Some trends of divorce apply to service members, and others are unique to different branches of the military. For example, in the U.S. Navy, it has been found that divorce rates are around 12.5%, and these rates may vary in other branches. Often, when children are in the marriage, they end up living with their mothers; it has been estimated that 75% of children who went through their parents’ divorce take this route, whether told to or choosing for themselves. For children aged 12 and over, however, they are allowed to have private sessions with the judge about the post-divorce proceedings about their living situation preferences.
Finding military divorce attorneys can be done in a number of ways, according to Stateside Legal. For one thing, the service member may file for divorce in the state in which they or their spouse live, although different American states will have different laws about dividing military pensions, so the filer for divorce should be aware of how that will play out. And in general, once one spouse goes forward with a divorce petition, the other party has a set number of days to provide an answer, although for active duty service members, the court may change the pre-set dates for court appearances to adjust for the service member’s schedule. This is known as the “Servicemembers Civil Relief Act,” the SCRA. This allows the service member to request a “stay,” which is a delay of the proceedings, such as claims like child support or custody or property division. Making a written request for this will be required.

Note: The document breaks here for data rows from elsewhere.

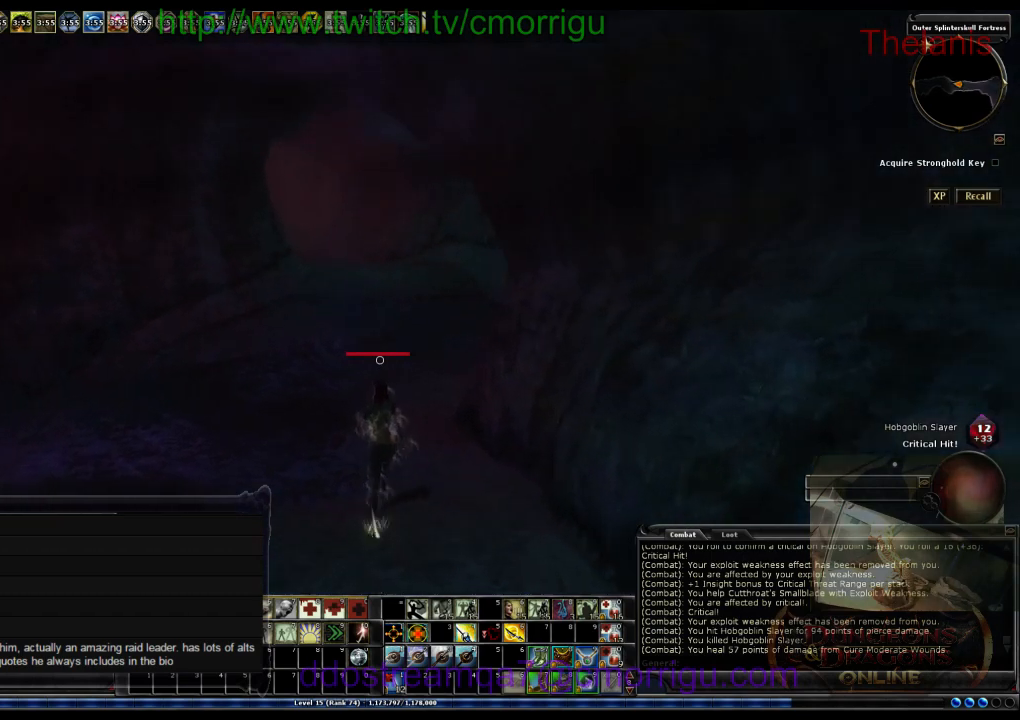
{"keys": ["w"], "events": []}
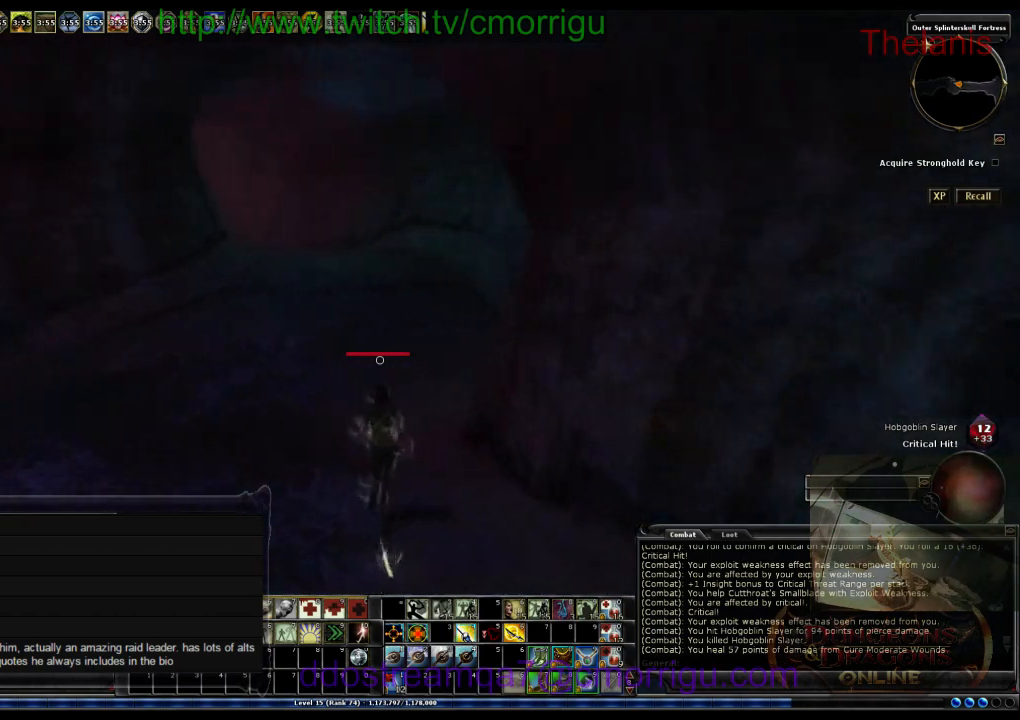
{"keys": ["a", "w"], "events": [[200, "a", "down"]]}
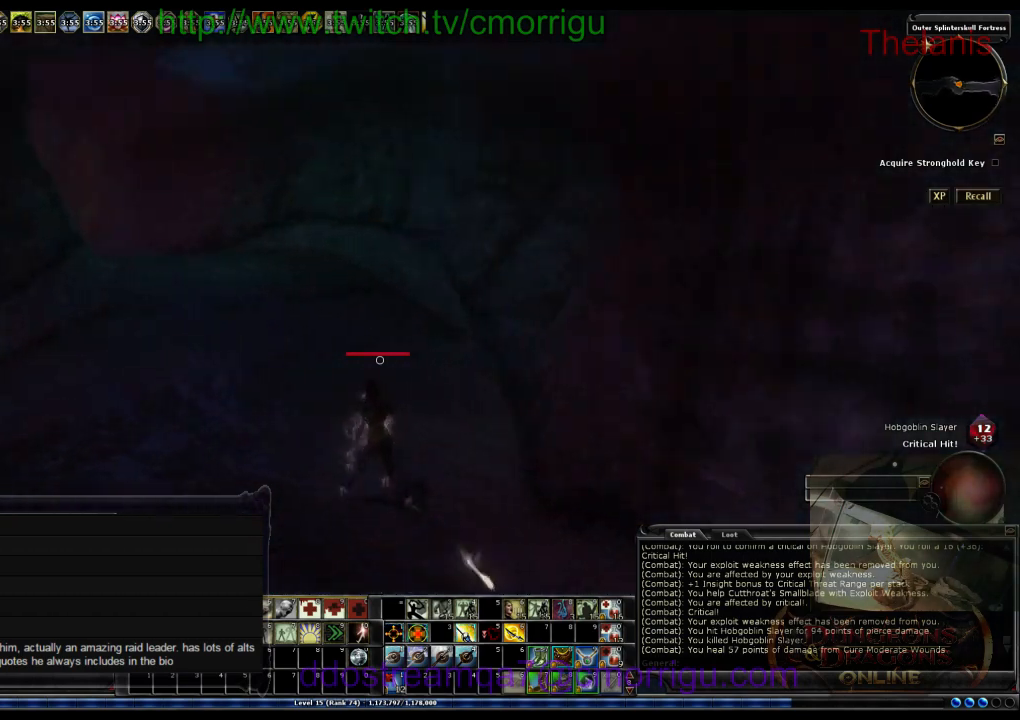
{"keys": ["w"], "events": [[267, "a", "up"]]}
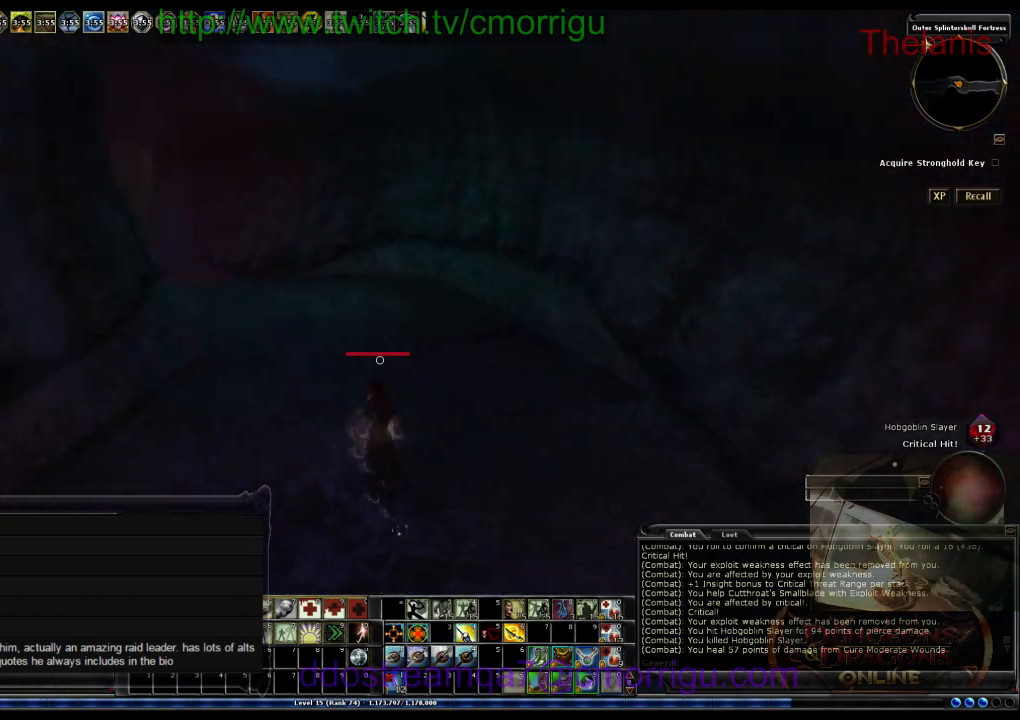
{"keys": ["w"], "events": []}
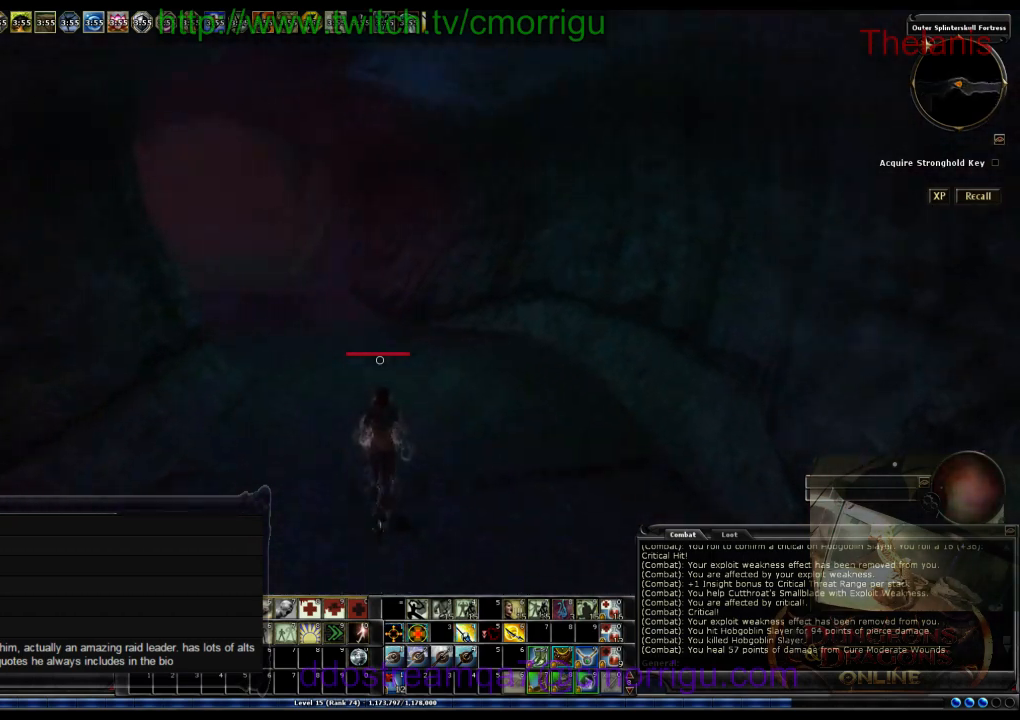
{"keys": ["w"], "events": []}
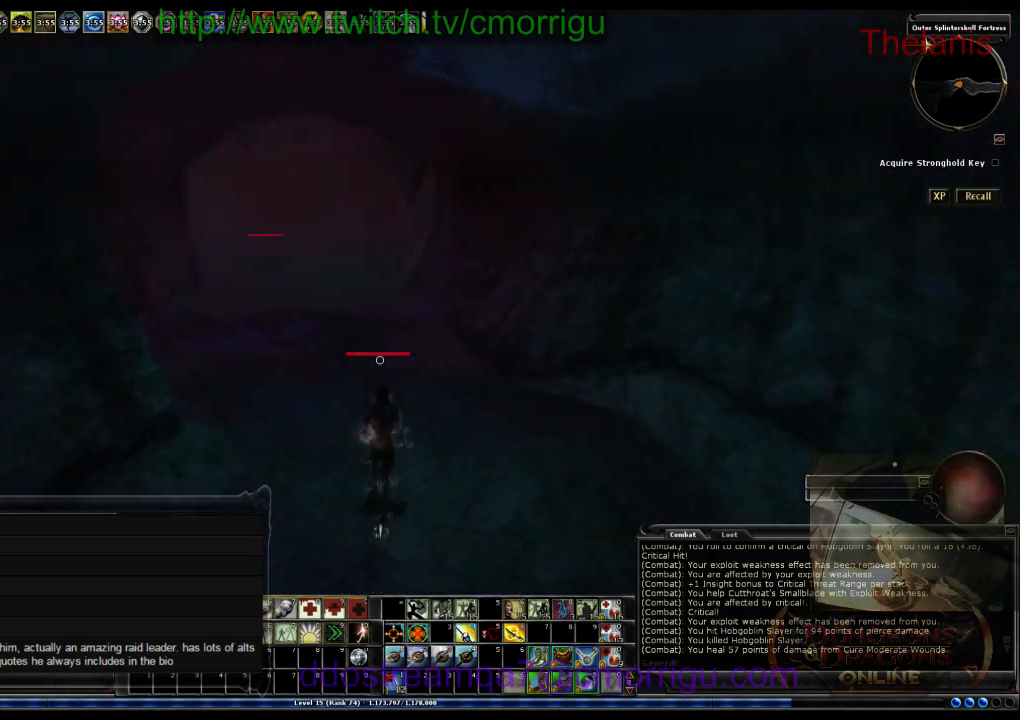
{"keys": ["w"], "events": []}
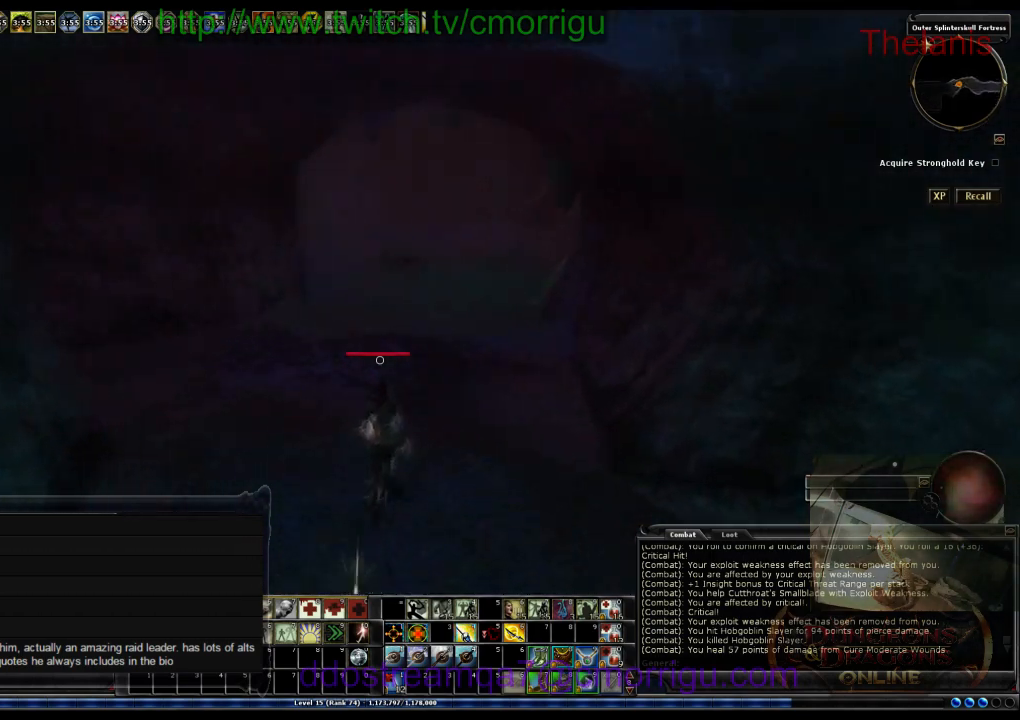
{"keys": ["w"], "events": []}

Most military bases will have lawyers on hand, and a service member of any branch can make use of them. Instead of representing the service member in their divorce, these military divorce attorneys will render other services. For example, these military divorce lawyers may write letters on the service member’s behalf, review and revise any legal documents that the service member provides, negotiate on the service member’s behalf, and answer any questions that the service member may have, including questions from that service member’s private lawyer if need be. In fact, the service member’s spouse may also access these lawyers and make use of their services. A soldier’s wife may visit the base and get aid from the lawyer present, for example.
As for the matter of military pensions, this can be complicated, so any service member is urged to find a lawyer who is skilled and experienced with such an issue. The divorce court may give a share of the pension to the non-military spouse in any amount that it deems fair, regardless of how long the marriage lasted, and if the years of service exceed the number of years of marriage, this may affect how the pension is divided, and whether or not the military spouse will remain in service after the divorce is finished. Overall, the service member and their spouse must familiarize themselves with the unique legal issues that face military couples when they get a divorce.